◆ Problem requirements ◆
Go through the material that comes after this and count the lines containing "avec"; report only the count.

* * * * * * *

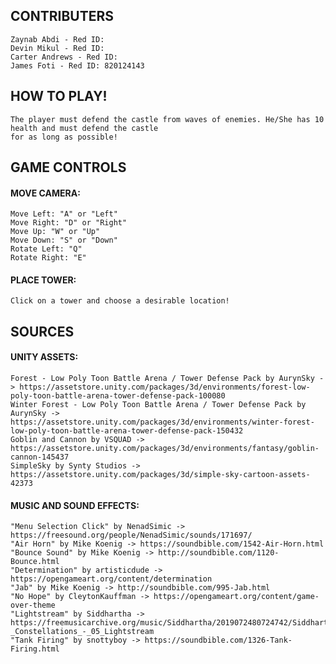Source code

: ## CONTRIBUTERS
	Zaynab Abdi - Red ID: 
	Devin Mikul - Red ID: 
	Carter Andrews - Red ID: 
	James Foti - Red ID: 820124143

## HOW TO PLAY!
	The player must defend the castle from waves of enemies. He/She has 10 health and must defend the castle 
	for as long as possible!

## GAME CONTROLS
####	MOVE CAMERA:
	Move Left: "A" or "Left"
	Move Right: "D" or "Right" 
	Move Up: "W" or "Up"
	Move Down: "S" or "Down"
	Rotate Left: "Q"
	Rotate Right: "E"

####	PLACE TOWER: 
	Click on a tower and choose a desirable location!

## SOURCES
####	UNITY ASSETS:
	Forest - Low Poly Toon Battle Arena / Tower Defense Pack by AurynSky -> https://assetstore.unity.com/packages/3d/environments/forest-low-poly-toon-battle-arena-tower-defense-pack-100080
	Winter Forest - Low Poly Toon Battle Arena / Tower Defense Pack by AurynSky -> https://assetstore.unity.com/packages/3d/environments/winter-forest-low-poly-toon-battle-arena-tower-defense-pack-150432
	Goblin and Cannon by VSQUAD -> https://assetstore.unity.com/packages/3d/environments/fantasy/goblin-cannon-145437
	SimpleSky by Synty Studios -> https://assetstore.unity.com/packages/3d/simple-sky-cartoon-assets-42373

####	MUSIC AND SOUND EFFECTS:
	"Menu Selection Click" by NenadSimic -> https://freesound.org/people/NenadSimic/sounds/171697/
	"Air Horn" by Mike Koenig -> https://soundbible.com/1542-Air-Horn.html
	"Bounce Sound" by Mike Koenig -> http://soundbible.com/1120-Bounce.html
	"Determination" by artisticdude -> https://opengameart.org/content/determination
	"Jab" by Mike Koenig -> http://soundbible.com/995-Jab.html
	"No Hope" by CleytonKauffman -> https://opengameart.org/content/game-over-theme
	"Lightstream" by Siddhartha -> https://freemusicarchive.org/music/Siddhartha/2019072480724742/Siddhartha_-_Constellations_-_05_Lightstream
	"Tank Firing" by snottyboy -> https://soundbible.com/1326-Tank-Firing.html
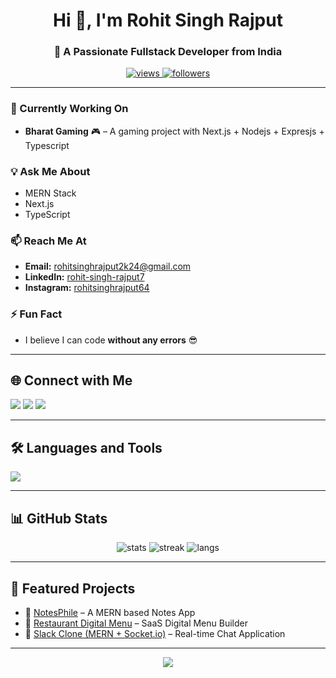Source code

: <h1 align="center">Hi 👋, I'm Rohit Singh Rajput</h1>
<h3 align="center">🚀 A Passionate Fullstack Developer from India</h3>

<p align="center">
  <a href="https://github.com/CodewithRohitRajput">
    <img src="https://komarev.com/ghpvc/?username=CodewithRohitRajput&label=Profile%20views&color=0e75b6&style=flat" alt="views" />
  </a>
  <a href="https://github.com/CodewithRohitRajput?tab=followers">
    <img src="https://img.shields.io/github/followers/CodewithRohitRajput?label=Followers&style=social" alt="followers" />
  </a>
</p>

---

### 🔭 Currently Working On  
- **Bharat Gaming** 🎮 – A gaming project with Next.js + Nodejs + Expresjs + Typescript  

### 💡 Ask Me About  
- MERN Stack  
- Next.js  
- TypeScript  

### 📫 Reach Me At  
- **Email:** rohitsinghrajput2k24@gmail.com  
- **LinkedIn:** [rohit-singh-rajput7](https://www.linkedin.com/in/rohit-singh-rajput7)  
- **Instagram:** [rohitsinghrajput64](https://instagram.com/rohitsinghrajput64)  

### ⚡ Fun Fact  
- I believe I can code **without any errors** 😎  

---

## 🌐 Connect with Me  
<p align="left">
<a href="https://linkedin.com/in/rohit-singh-rajput7" target="_blank"><img src="https://img.shields.io/badge/LinkedIn-0077B5?style=for-the-badge&logo=linkedin&logoColor=white"/></a>
<a href="https://instagram.com/rohitsinghrajput64" target="_blank"><img src="https://img.shields.io/badge/Instagram-E4405F?style=for-the-badge&logo=instagram&logoColor=white"/></a>
<a href="mailto:rohitsinghrajput2k24@gmail.com"><img src="https://img.shields.io/badge/Gmail-D14836?style=for-the-badge&logo=gmail&logoColor=white"/></a>
</p>

---

## 🛠️ Languages and Tools  
<p align="left"> 
  <img src="https://skillicons.dev/icons?i=cpp,html,css,js,ts,react,nextjs,nodejs,mongodb,tailwind,git,linux" />
</p>

---

## 📊 GitHub Stats  
<p align="center">
  <img src="https://github-readme-stats.vercel.app/api?username=CodewithRohitRajput&show_icons=true&theme=tokyonight" alt="stats" />
  <img src="https://github-readme-streak-stats.herokuapp.com/?user=CodewithRohitRajput&theme=tokyonight" alt="streak" />
  <img src="https://github-readme-stats.vercel.app/api/top-langs/?username=CodewithRohitRajput&layout=compact&theme=tokyonight" alt="langs" />
</p>

---

## 🚀 Featured Projects  
- 📝 [NotesPhile](https://github.com/CodewithRohitRajput/NotesPhile) – A MERN based Notes App  
- 🍔 [Restaurant Digital Menu](https://github.com/CodewithRohitRajput/restaurant-menu) – SaaS Digital Menu Builder  
- 💬 [Slack Clone (MERN + Socket.io)](https://github.com/CodewithRohitRajput/slack-clone) – Real-time Chat Application  

---

<p align="center">
  <img src="https://capsule-render.vercel.app/api?type=waving&color=0e75b6&height=100&section=footer"/>
</p>
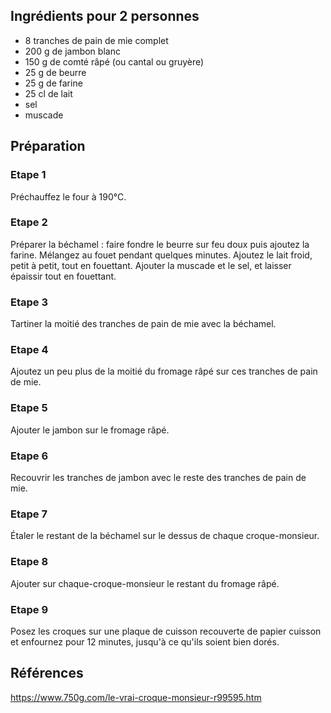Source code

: ## Ingrédients pour 2 personnes

- 8 tranches de pain de mie complet
- 200 g de jambon blanc
- 150 g de comté râpé (ou cantal ou gruyère)
- 25 g de beurre
- 25 g de farine
- 25 cl de lait
- sel
- muscade

## Préparation

### Etape 1

Préchauffez le four à 190°C.

### Etape 2

Préparer la béchamel : faire fondre le beurre sur feu doux puis ajoutez la farine. Mélangez au fouet pendant quelques minutes. Ajoutez le lait froid, petit à petit, tout en fouettant. Ajouter la muscade et le sel, et laisser épaissir tout en fouettant.

### Etape 3

Tartiner la moitié des tranches de pain de mie avec la béchamel.

### Etape 4

Ajoutez un peu plus de la moitié du fromage râpé sur ces tranches de pain de mie.

### Etape 5

Ajouter le jambon sur le fromage râpé.

### Etape 6

Recouvrir les tranches de jambon avec le reste des tranches de pain de mie.

### Etape 7

Étaler le restant de la béchamel sur le dessus de chaque croque-monsieur.

### Etape 8

Ajouter sur chaque-croque-monsieur le restant du fromage râpé.

### Etape 9

Posez les croques sur une plaque de cuisson recouverte de papier cuisson et enfournez pour 12 minutes, jusqu'à ce qu'ils soient bien dorés.

## Références

https://www.750g.com/le-vrai-croque-monsieur-r99595.htm
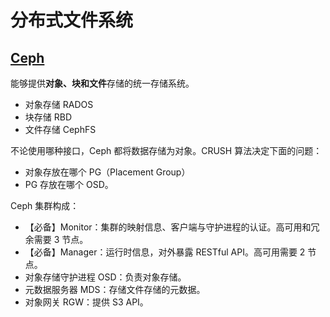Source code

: # 分布式文件系统

## [Ceph](https://docs.ceph.com/en/reef/start/)

能够提供**对象、块和文件**存储的统一存储系统。

- 对象存储 RADOS
- 块存储 RBD
- 文件存储 CephFS

不论使用哪种接口，Ceph 都将数据存储为对象。CRUSH 算法决定下面的问题：

- 对象存放在哪个 PG（Placement Group）
- PG 存放在哪个 OSD。

Ceph 集群构成：

- 【必备】Monitor：集群的映射信息、客户端与守护进程的认证。高可用和冗余需要 3 节点。
- 【必备】Manager：运行时信息，对外暴露 RESTful API。高可用需要 2 节点。
- 对象存储守护进程 OSD：负责对象存储。
- 元数据服务器 MDS：存储文件存储的元数据。
- 对象网关 RGW：提供 S3 API。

* * * * * * *

◆ Answer to this problem ◆
2